Accountability is anathema to the former president’s political brand.
In addition, Trump is sure to understand that he has McCarthy dangling on a string. As Politico’s Playbook put it bluntly, “All it would take is one wink and nod from the former president, and McCarthy would have serious problems getting the gavel.”
It’s still months before the mid-terms. We don’t know whether McCarthy’s ineptitude will weaken him or the Republican party. We don’t know if it will cause Marjorie Taylor Greene’s stock to rise, and whether her potential speakership would turn off independent voters who are critical to victory.

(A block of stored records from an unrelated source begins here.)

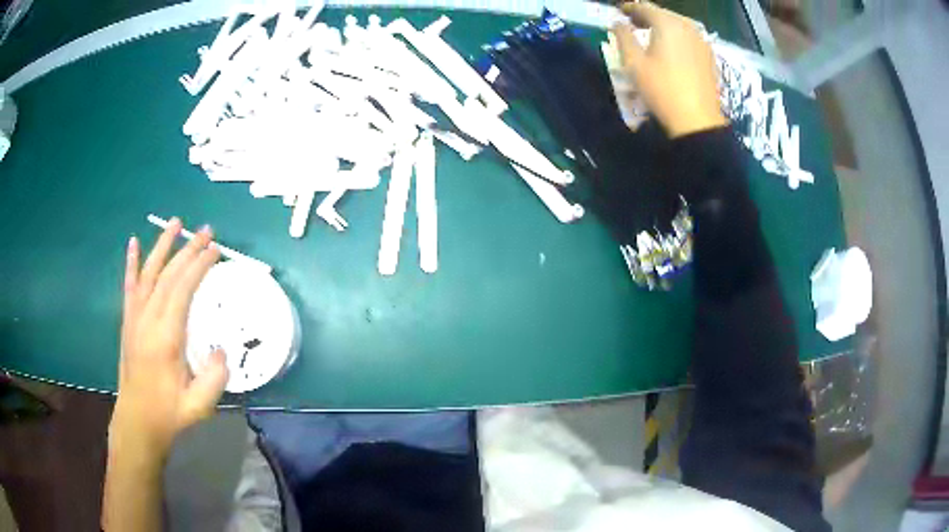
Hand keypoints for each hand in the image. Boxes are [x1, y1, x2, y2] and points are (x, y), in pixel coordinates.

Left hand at [109, 218, 227, 462]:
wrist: (137, 420)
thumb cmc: (169, 413)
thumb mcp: (198, 405)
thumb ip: (214, 378)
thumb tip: (221, 349)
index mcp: (165, 337)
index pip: (182, 290)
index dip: (199, 266)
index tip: (215, 250)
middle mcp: (147, 320)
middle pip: (168, 275)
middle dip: (188, 249)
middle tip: (207, 231)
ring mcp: (134, 318)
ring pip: (148, 273)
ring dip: (162, 246)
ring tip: (176, 223)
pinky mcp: (128, 321)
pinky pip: (129, 286)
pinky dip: (131, 263)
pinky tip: (133, 244)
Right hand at [612, 2, 727, 137]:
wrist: (697, 120)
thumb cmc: (662, 89)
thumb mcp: (634, 63)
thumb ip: (623, 36)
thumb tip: (618, 23)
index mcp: (667, 23)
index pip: (644, 7)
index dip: (629, 8)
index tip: (619, 11)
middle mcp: (687, 26)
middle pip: (663, 14)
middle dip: (646, 16)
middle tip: (633, 23)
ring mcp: (701, 40)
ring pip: (678, 25)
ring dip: (662, 26)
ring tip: (651, 35)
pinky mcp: (709, 55)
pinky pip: (689, 37)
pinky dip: (677, 37)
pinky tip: (671, 47)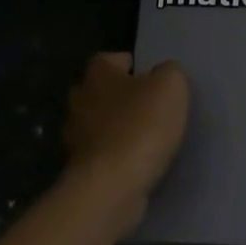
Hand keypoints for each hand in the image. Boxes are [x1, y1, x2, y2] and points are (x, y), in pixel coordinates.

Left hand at [61, 52, 189, 234]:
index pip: (110, 59)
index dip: (131, 65)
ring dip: (117, 129)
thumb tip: (163, 74)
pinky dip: (115, 157)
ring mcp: (75, 137)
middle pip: (101, 91)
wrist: (112, 185)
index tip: (151, 78)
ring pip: (98, 124)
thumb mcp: (170, 87)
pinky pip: (101, 155)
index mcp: (98, 74)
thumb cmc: (140, 127)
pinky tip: (136, 164)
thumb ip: (169, 72)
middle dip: (121, 98)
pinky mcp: (80, 169)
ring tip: (146, 139)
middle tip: (150, 108)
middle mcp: (79, 100)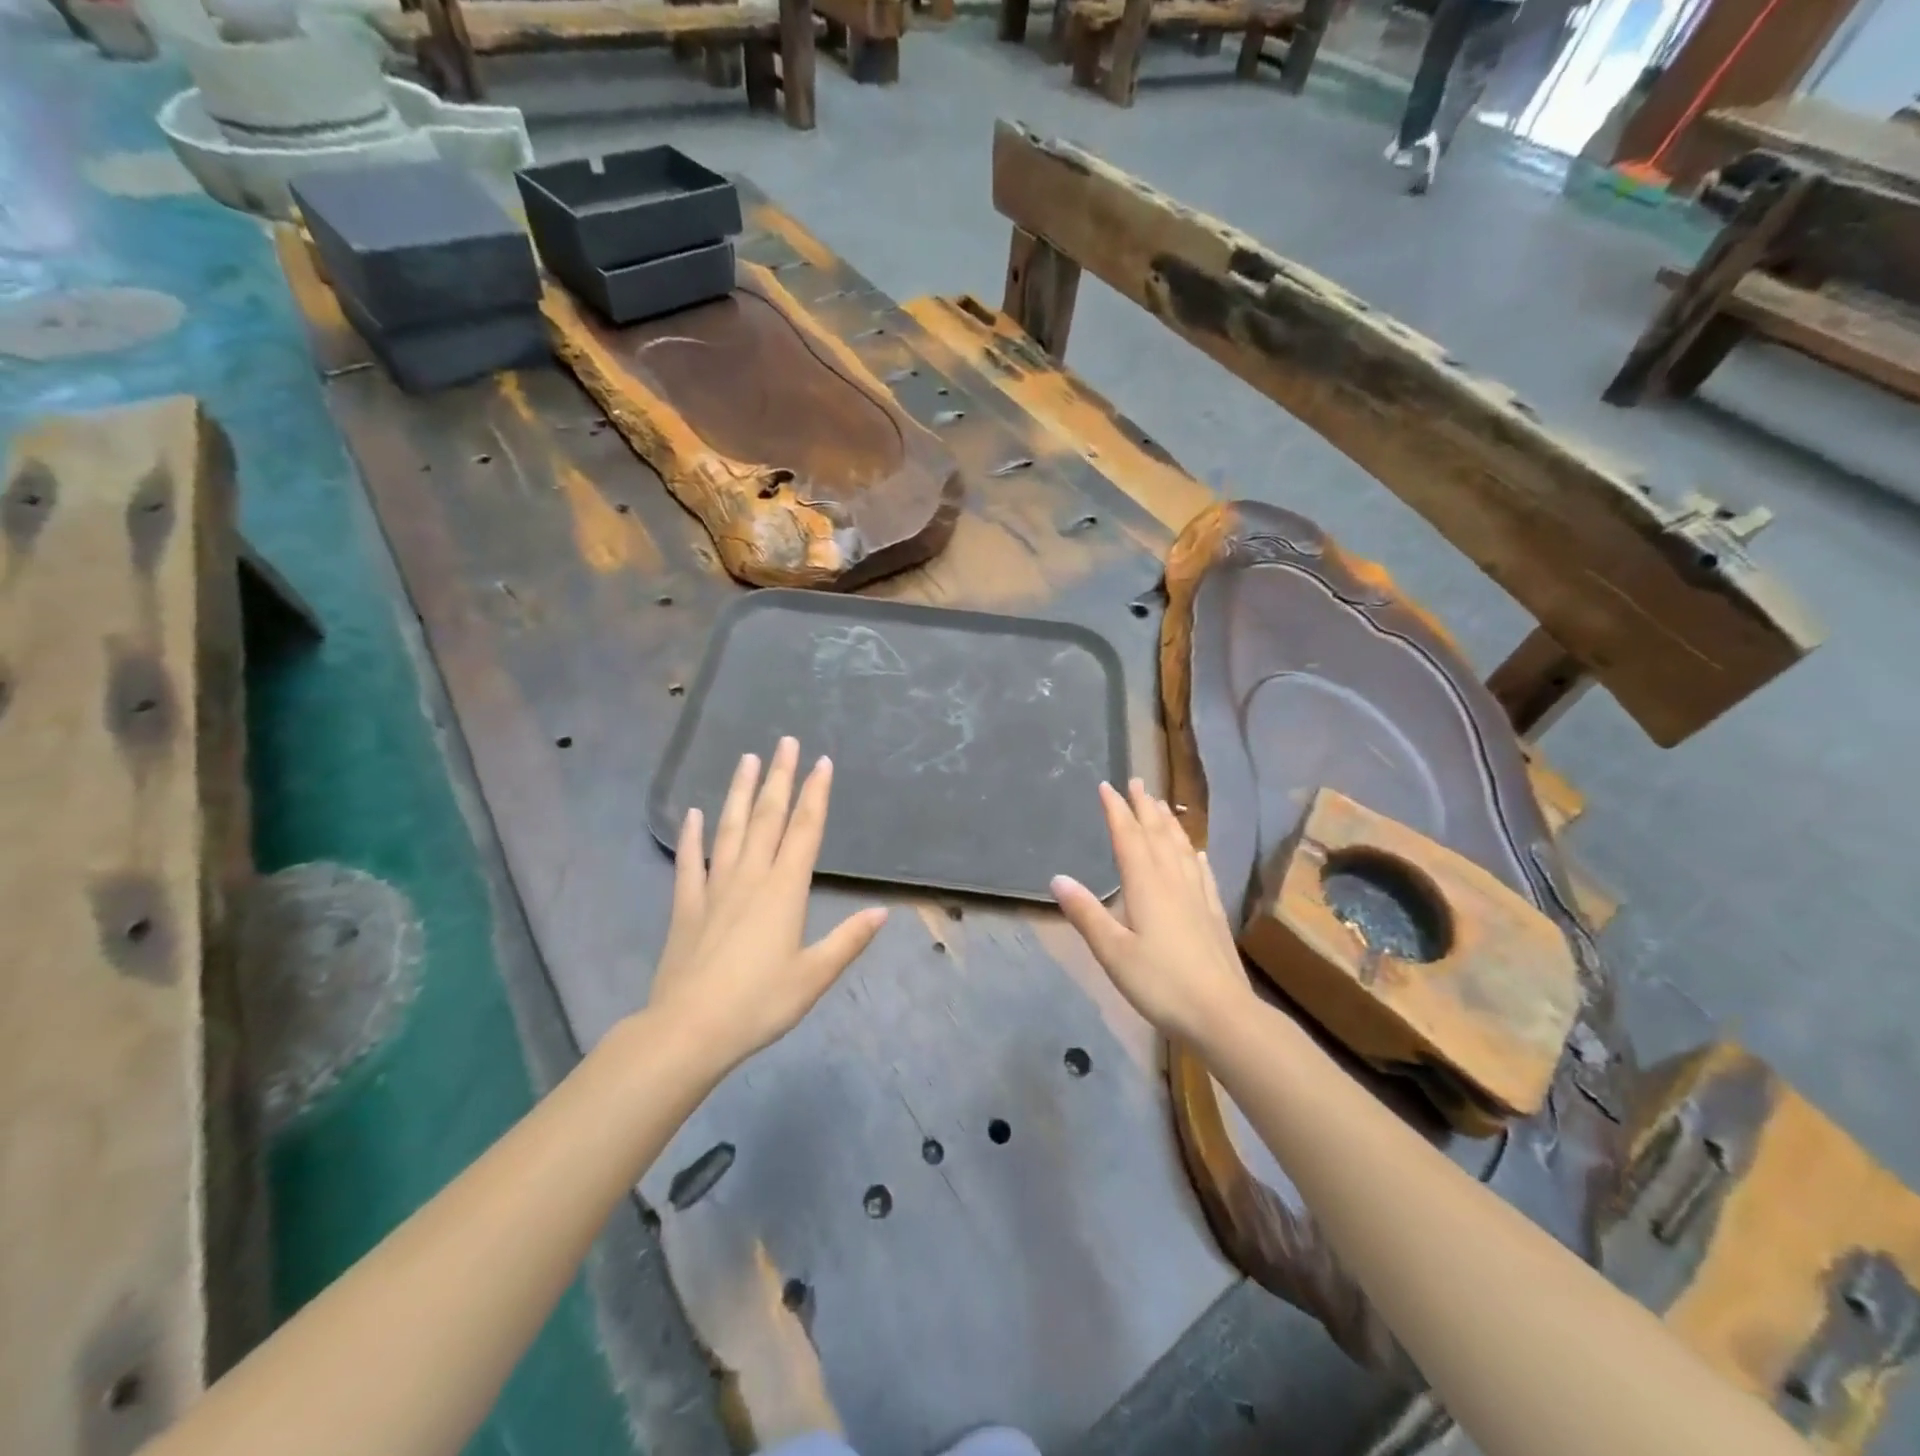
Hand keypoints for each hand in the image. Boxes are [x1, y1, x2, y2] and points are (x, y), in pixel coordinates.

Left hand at [648, 737, 887, 1072]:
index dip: (815, 795)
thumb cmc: (759, 1003)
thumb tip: (882, 912)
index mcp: (784, 890)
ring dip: (740, 793)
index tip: (822, 762)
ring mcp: (714, 888)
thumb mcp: (814, 976)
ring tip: (746, 759)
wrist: (689, 1030)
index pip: (804, 831)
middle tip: (785, 742)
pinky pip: (690, 863)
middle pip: (767, 818)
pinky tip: (694, 814)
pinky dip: (692, 836)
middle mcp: (750, 878)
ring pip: (730, 829)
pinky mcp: (686, 906)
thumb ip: (848, 940)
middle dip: (779, 778)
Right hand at [1051, 779, 1253, 1045]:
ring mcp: (1198, 896)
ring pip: (1181, 848)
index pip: (1128, 837)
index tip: (1107, 786)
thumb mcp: (1113, 952)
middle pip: (1157, 835)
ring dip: (1169, 824)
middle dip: (1145, 807)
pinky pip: (1203, 874)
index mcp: (1146, 886)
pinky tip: (1196, 853)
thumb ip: (1086, 913)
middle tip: (1137, 782)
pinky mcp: (1214, 914)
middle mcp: (1173, 882)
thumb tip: (1058, 878)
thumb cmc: (1160, 983)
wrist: (1222, 1014)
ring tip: (1162, 805)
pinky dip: (1194, 856)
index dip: (1117, 810)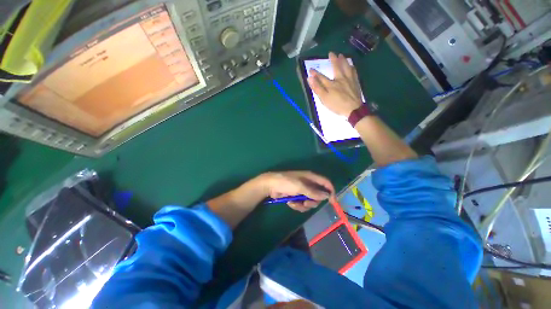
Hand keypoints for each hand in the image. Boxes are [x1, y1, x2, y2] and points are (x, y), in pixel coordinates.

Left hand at [262, 171, 333, 211]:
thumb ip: (314, 192)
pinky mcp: (296, 196)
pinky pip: (302, 204)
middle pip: (318, 195)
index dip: (331, 191)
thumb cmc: (286, 182)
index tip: (333, 202)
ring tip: (296, 203)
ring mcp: (302, 190)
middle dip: (313, 201)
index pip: (326, 183)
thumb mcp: (300, 187)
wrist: (271, 185)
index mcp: (311, 177)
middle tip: (306, 202)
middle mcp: (308, 184)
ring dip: (304, 205)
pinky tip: (290, 203)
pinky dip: (297, 205)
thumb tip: (327, 195)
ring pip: (310, 201)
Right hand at [307, 52, 362, 116]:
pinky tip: (351, 66)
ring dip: (343, 60)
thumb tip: (310, 78)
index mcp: (331, 84)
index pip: (321, 77)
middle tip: (331, 53)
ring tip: (341, 55)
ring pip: (346, 67)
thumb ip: (317, 88)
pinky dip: (352, 67)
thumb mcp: (324, 99)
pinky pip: (354, 72)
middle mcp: (340, 79)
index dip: (315, 73)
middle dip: (333, 60)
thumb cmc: (337, 105)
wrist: (353, 109)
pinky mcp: (355, 83)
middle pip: (336, 67)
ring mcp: (349, 80)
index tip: (310, 69)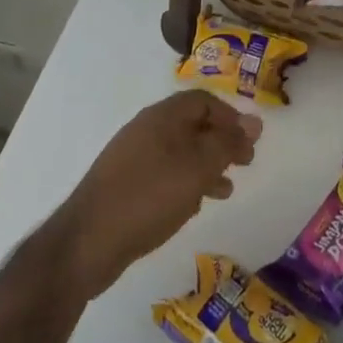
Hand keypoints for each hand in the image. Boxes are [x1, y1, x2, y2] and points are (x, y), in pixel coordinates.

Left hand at [56, 90, 261, 296]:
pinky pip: (164, 173)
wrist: (87, 241)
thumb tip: (255, 121)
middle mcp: (147, 129)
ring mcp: (133, 157)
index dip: (230, 116)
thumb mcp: (197, 167)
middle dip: (221, 142)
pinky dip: (186, 182)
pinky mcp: (125, 185)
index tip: (250, 140)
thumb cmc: (149, 196)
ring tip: (227, 189)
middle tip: (245, 163)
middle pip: (192, 125)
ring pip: (180, 152)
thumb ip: (227, 143)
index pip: (203, 101)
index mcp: (162, 117)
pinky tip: (194, 205)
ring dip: (206, 165)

On that score, another wild card looms: On April 22, a federal court filing by the Jan. 6 House Select Committee disclosed testimony from Mark Meadows’ former executive assistant, Cassidy Hutchinson, that at least 10 right-wing House members, including Marjorie Taylor Greene, had met with Meadows about efforts to overturn the election during the post-election period.
Rep. Jamie Raskin (D-Md.) has promised that the “hearings will tell a story that will really blow the roof off the House.” Stay tuned.
Dennis Aftergut is a former federal prosecutor, currently of counsel to Lawyers Defending American Democracy.